Computational biology applies computational techniques to problems in molecular biology, genomics, and biophysics. Drawing from biochemistry, biophysics, computer science, mathematics, medicine and health, molecular and cell biology, organismal biology, statistics, and other related disciplines, computational biologists address a wide variety of research questions, among them:
- Sequence and structure comparison and analysis: comparison and prediction of the structure and/or function of genes, RNA and proteins.
- Quantitative structure-activity or structure-property relationships (QSAR & QSPR): Modelling the effects of bioactive substances (important in drug development).

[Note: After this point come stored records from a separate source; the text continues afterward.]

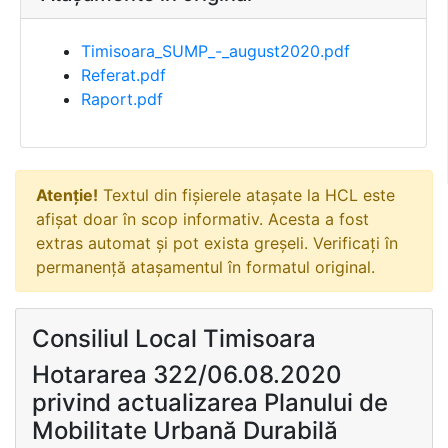
Timisoara_SUMP_-_august2020.pdf
Referat.pdf
Raport.pdf
Atenție!
Textul din fișierele atașate la HCL este
afișat doar în scop informativ. Acesta a fost
extras automat și pot exista greșeli. Verificați în
permanență atașamentul în formatul original.
Consiliul Local Timisoara
Hotararea 322/06.08.2020
privind actualizarea Planului de
Mobilitate Urbană Durabilă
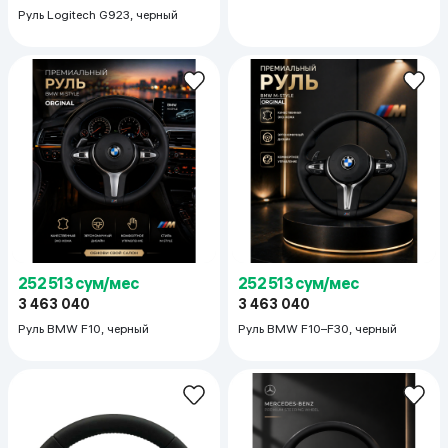
Руль Logitech G923, черный
252 513 сум/мес
252 513 сум/мес
3 463 040
3 463 040
Руль BMW F10, черный
Руль BMW F10–F30, черный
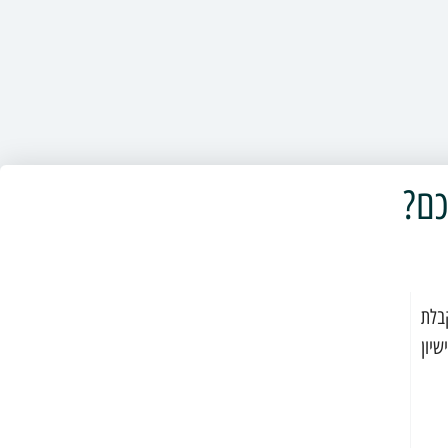
כם?
בלת
שיון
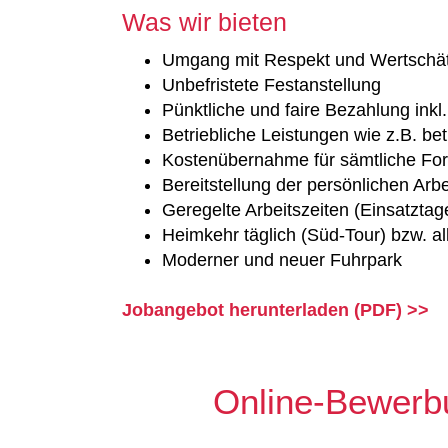
Was wir bieten
Umgang mit Respekt und Wertschä
Unbefristete Festanstellung
Pünktliche und faire Bezahlung ink
Betriebliche Leistungen wie z.B. b
Kostenübernahme für sämtliche For
Bereitstellung der persönlichen Ar
Geregelte Arbeitszeiten (Einsatzt
Heimkehr täglich (Süd-Tour) bzw. al
Moderner und neuer Fuhrpark
Jobangebot herunterladen (PDF) >>
Online-Bewerb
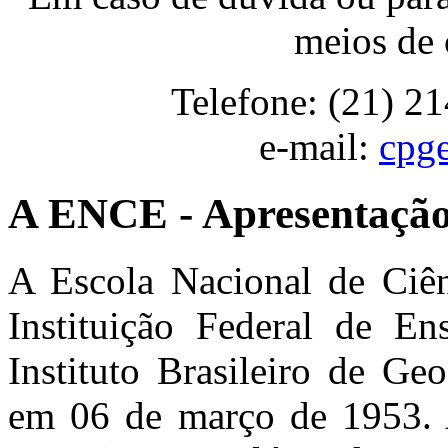
meios de 
Telefone: (21) 2
e-mail:
cpg
A ENCE - Apresentaçã
A Escola Nacional de Ciên
Instituição Federal de En
Instituto Brasileiro de Geo
em 06 de março de 1953. 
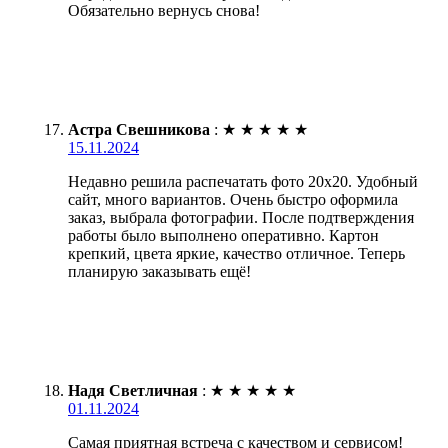
Обязательно вернусь снова!
Астра Свешникова
:
★
★
★
★
★
15.11.2024
Недавно решила распечатать фото 20х20. Удобный
сайт, много вариантов. Очень быстро оформила
заказ, выбрала фотографии. После подтверждения
работы было выполнено оперативно. Картон
крепкий, цвета яркие, качество отличное. Теперь
планирую заказывать ещё!
Надя Светличная
:
★
★
★
★
★
01.11.2024
Самая приятная встреча с качеством и сервисом!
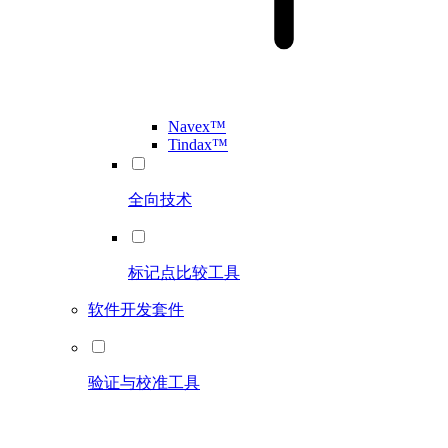
Navex™
Tindax™
全向技术
标记点比较工具
软件开发套件
验证与校准工具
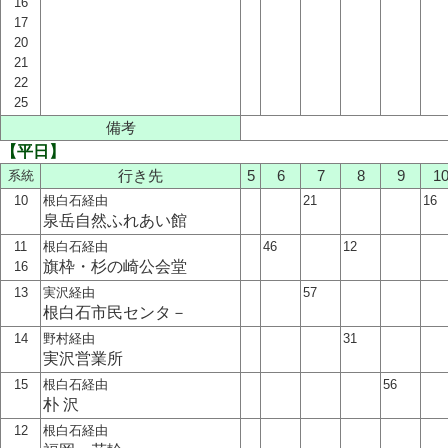
16
17
20
21
22
25
備考
【平日】
系統
行き先
5
6
7
8
9
1
10
根白石経由
21
16
泉岳自然ふれあい館
11
根白石経由
46
12
旗枠・杉の崎公会堂
16
13
実沢経由
57
根白石市民センタ－
14
野村経由
31
実沢営業所
15
根白石経由
56
朴 沢
12
根白石経由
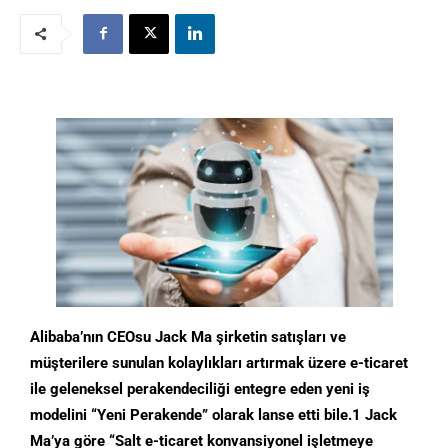
Alibaba’nın CEOsu Jack Ma şirketin satışları ve
müşterilere sunulan kolaylıkları artırmak üzere e-ticaret
ile geleneksel perakendeciliği entegre eden yeni iş
modelini “Yeni Perakende” olarak lanse etti bile.1 Jack
Ma’ya göre “Salt e-ticaret konvansiyonel işletmeye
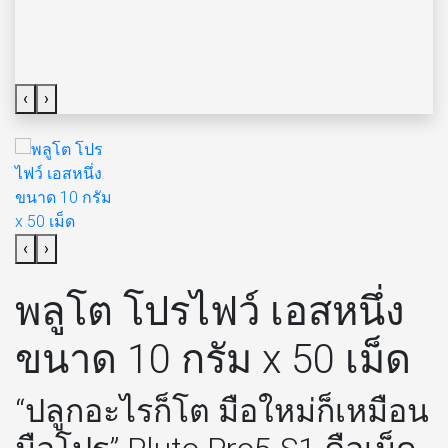
‹
›
‹
›
พลูโต โปรไฟว์ เอสหนึ่ง
ขนาด 10 กรัม x 50 เม็ด
“ปลูกอะไรก็โต มือใหม่ก็เหมือน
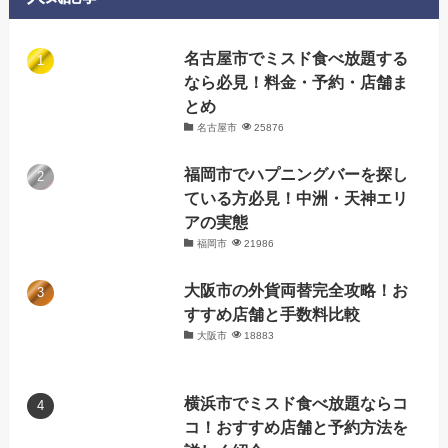
名古屋市でミスド食べ放題する
なら必見！料金・予約・店舗ま
とめ
名古屋市
25876
福岡市でハプニングバーを探し
ている方必見！中洲・天神エリ
アの実態
福岡市
21986
大阪市の外貨両替完全攻略！お
すすめ店舗と手数料比較
大阪市
18883
横浜市でミスド食べ放題ならコ
コ！おすすめ店舗と予約方法を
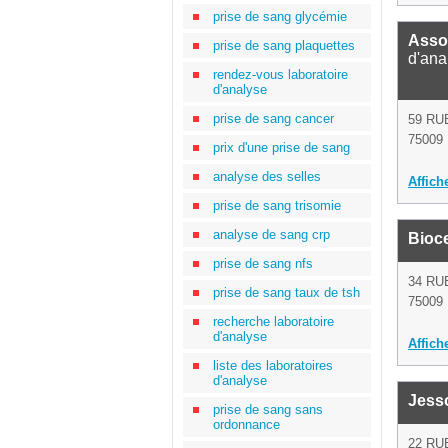
prise de sang glycémie
Assoc
prise de sang plaquettes
d'ana
rendez-vous laboratoire
d'analyse
prise de sang cancer
59 RU
75009 
prix d'une prise de sang
analyse des selles
Affich
prise de sang trisomie
analyse de sang crp
Bioce
prise de sang nfs
34 RU
prise de sang taux de tsh
75009 
recherche laboratoire
d'analyse
Affich
liste des laboratoires
d'analyse
Jesso
prise de sang sans
ordonnance
22 RU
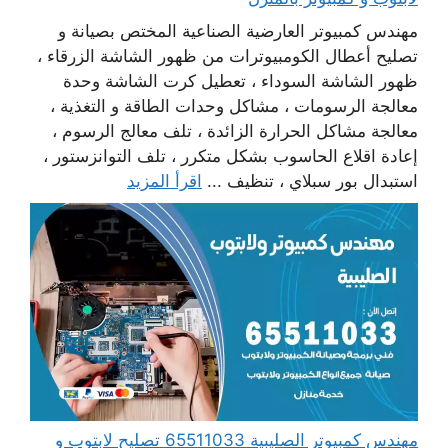
مهندس كمبيوتر العارضية الصناعية المختص بصيانة و
تصليح أعطال الكومبيوترات من ظهور الشاشة الزرقاء ،
ظهور الشاشة السوداء ، تعطيل كرت الشاشة وحدة
معالجة الرسومات ، مشاكل وحدات الطاقة و التغذية ،
معالجة مشاكل الحرارة الزائدة ، تلف معالج الرسوم ،
إعادة اقلاع الحاسوب بشكل متكرر ، تلف التوانزستور ،
استبدال بور سبلاي ، تنظيف ...
اقرأ المزيد
مهندس كمبيوتر الصليبية 65511033 تصليح لابتوب و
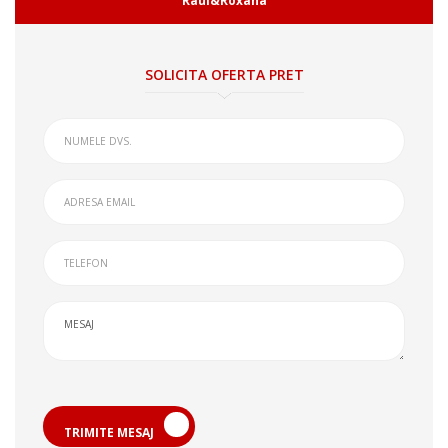
Raul&Roxana
SOLICITA OFERTA PRET
TRIMITE MESAJ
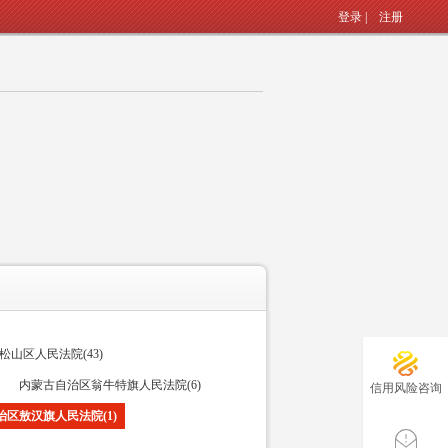
登录
|
注册
山区人民法院(43)
内蒙古自治区翁牛特旗人民法院(6)
信用风险咨询
治区敖汉旗人民法院(1)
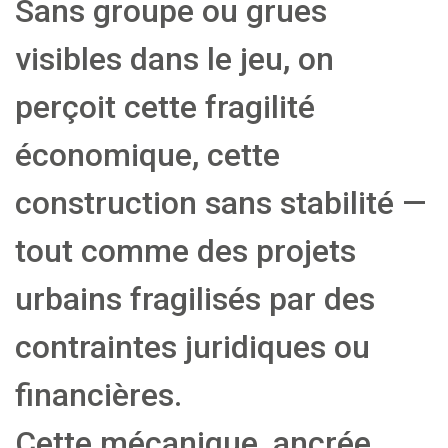
Sans groupe ou grues
visibles dans le jeu, on
perçoit cette fragilité
économique, cette
construction sans stabilité —
tout comme des projets
urbains fragilisés par des
contraintes juridiques ou
financières.
Cette mécanique, ancrée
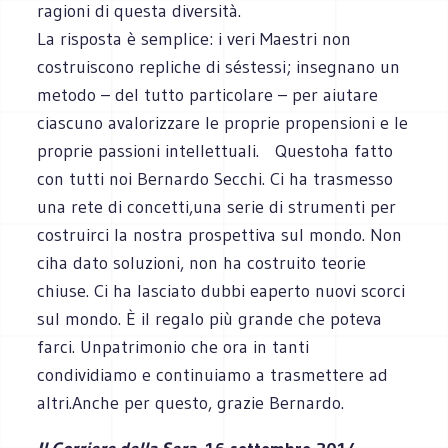
ragioni di questa diversità.
La risposta è semplice: i veri Maestri non
costruiscono repliche di séstessi; insegnano un
metodo – del tutto particolare – per aiutare
ciascuno avalorizzare le proprie propensioni e le
proprie passioni intellettuali. Questoha fatto
con tutti noi Bernardo Secchi. Ci ha trasmesso
una rete di concetti,una serie di strumenti per
costruirci la nostra prospettiva sul mondo. Non
ciha dato soluzioni, non ha costruito teorie
chiuse. Ci ha lasciato dubbi eaperto nuovi scorci
sul mondo. È il regalo più grande che poteva
farci. Unpatrimonio che ora in tanti
condividiamo e continuiamo a trasmettere ad
altri.Anche per questo, grazie Bernardo.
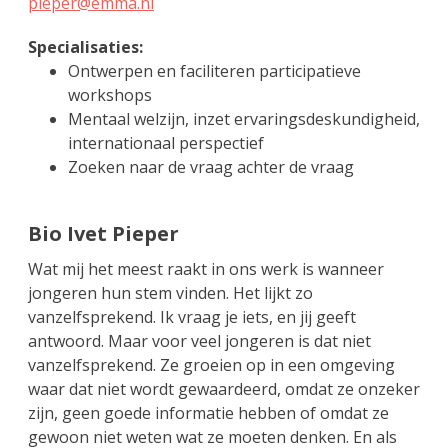
pieper@emma.nl
Specialisaties:
Ontwerpen en faciliteren participatieve
workshops
Mentaal welzijn, inzet ervaringsdeskundigheid,
internationaal perspectief
Zoeken naar de vraag achter de vraag
Bio Ivet Pieper
Wat mij het meest raakt in ons werk is wanneer
jongeren hun stem vinden. Het lijkt zo
vanzelfsprekend. Ik vraag je iets, en jij geeft
antwoord. Maar voor veel jongeren is dat niet
vanzelfsprekend. Ze groeien op in een omgeving
waar dat niet wordt gewaardeerd, omdat ze onzeker
zijn, geen goede informatie hebben of omdat ze
gewoon niet weten wat ze moeten denken. En als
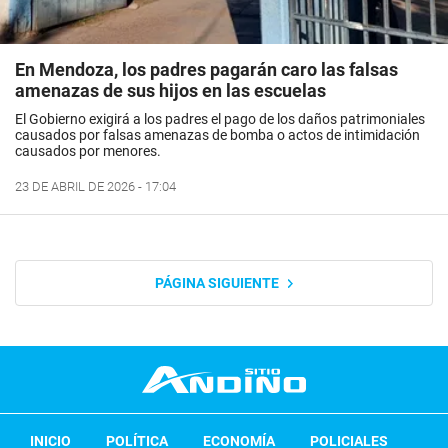
En Mendoza, los padres pagarán caro las falsas
amenazas de sus hijos en las escuelas
El Gobierno exigirá a los padres el pago de los daños patrimoniales
causados por falsas amenazas de bomba o actos de intimidación
causados por menores.
23 DE ABRIL DE 2026 - 17:04
PÁGINA SIGUIENTE
INICIO
POLÍTICA
ECONOMÍA
POLICIALES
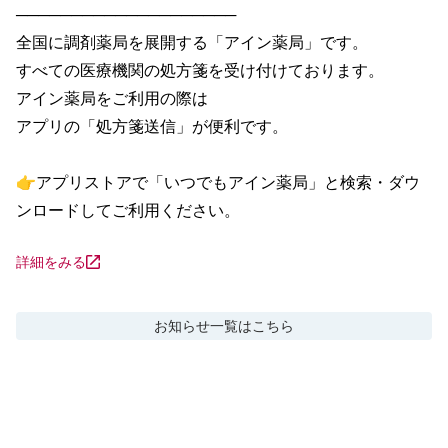
────────────────────

全国に調剤薬局を展開する「アイン薬局」です。

すべての医療機関の処方箋を受け付けております。

アイン薬局をご利用の際は

アプリの「処方箋送信」が便利です。

👉アプリストアで「いつでもアイン薬局」と検索・ダウ
ンロードしてご利用ください。
詳細をみる
お知らせ
一覧はこちら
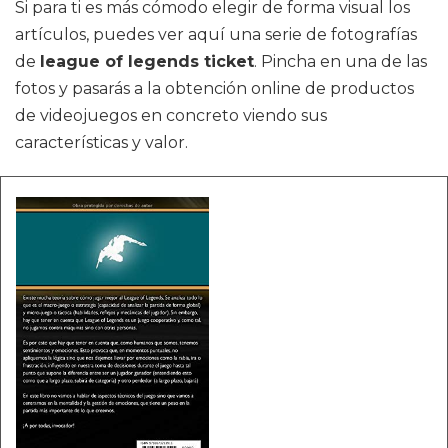
Si para ti es más cómodo elegir de forma visual los
artículos, puedes ver aquí una serie de fotografías
de
league of legends ticket
. Pincha en una de las
fotos y pasarás a la obtención online de productos
de videojuegos en concreto viendo sus
características y valor.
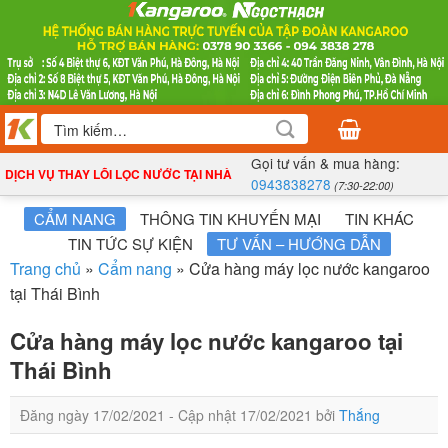
Bỏ
qua
nội
dung
Tìm
kiếm:
Gọi tư vấn & mua hàng:
DỊCH VỤ THAY LÕI LỌC NƯỚC TẠI NHÀ
0943838278
(7:30-22:00)
CẨM NANG
THÔNG TIN KHUYẾN MẠI
TIN KHÁC
TIN TỨC SỰ KIỆN
TƯ VẤN – HƯỚNG DẪN
Trang chủ
»
Cẩm nang
»
Cửa hàng máy lọc nước kangaroo
tại Thái Bình
Cửa hàng máy lọc nước kangaroo tại
Thái Bình
Đăng ngày
17/02/2021
- Cập nhật
17/02/2021
bởi
Thắng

- Phylogenetics: determining the evolutionary relationships among organisms.
- Metagenomics: the identification of microbiomes (communities and networks of microorganisms) from large-scale sampling.
- Genome-wide association studies (GWAS): identification of correlations between genetic variations and various traits, processes, or syndromes (such as diseases).
- Pathway elucidation: Analyzing the interactions among genes, proteins, and other cellular components involved in metabolism, gene expression, or cellular signaling (important in processes such as aging, immunity, and disease, and so in drug development).
- Systems biology: modelling of biological processes at the level of systems and networks, from physiology to organismal interaction to ecology.
- Personalized/precision medicine: Using computational techniques, text-mining and machine learning to develop targeted disease or syndrome therapies.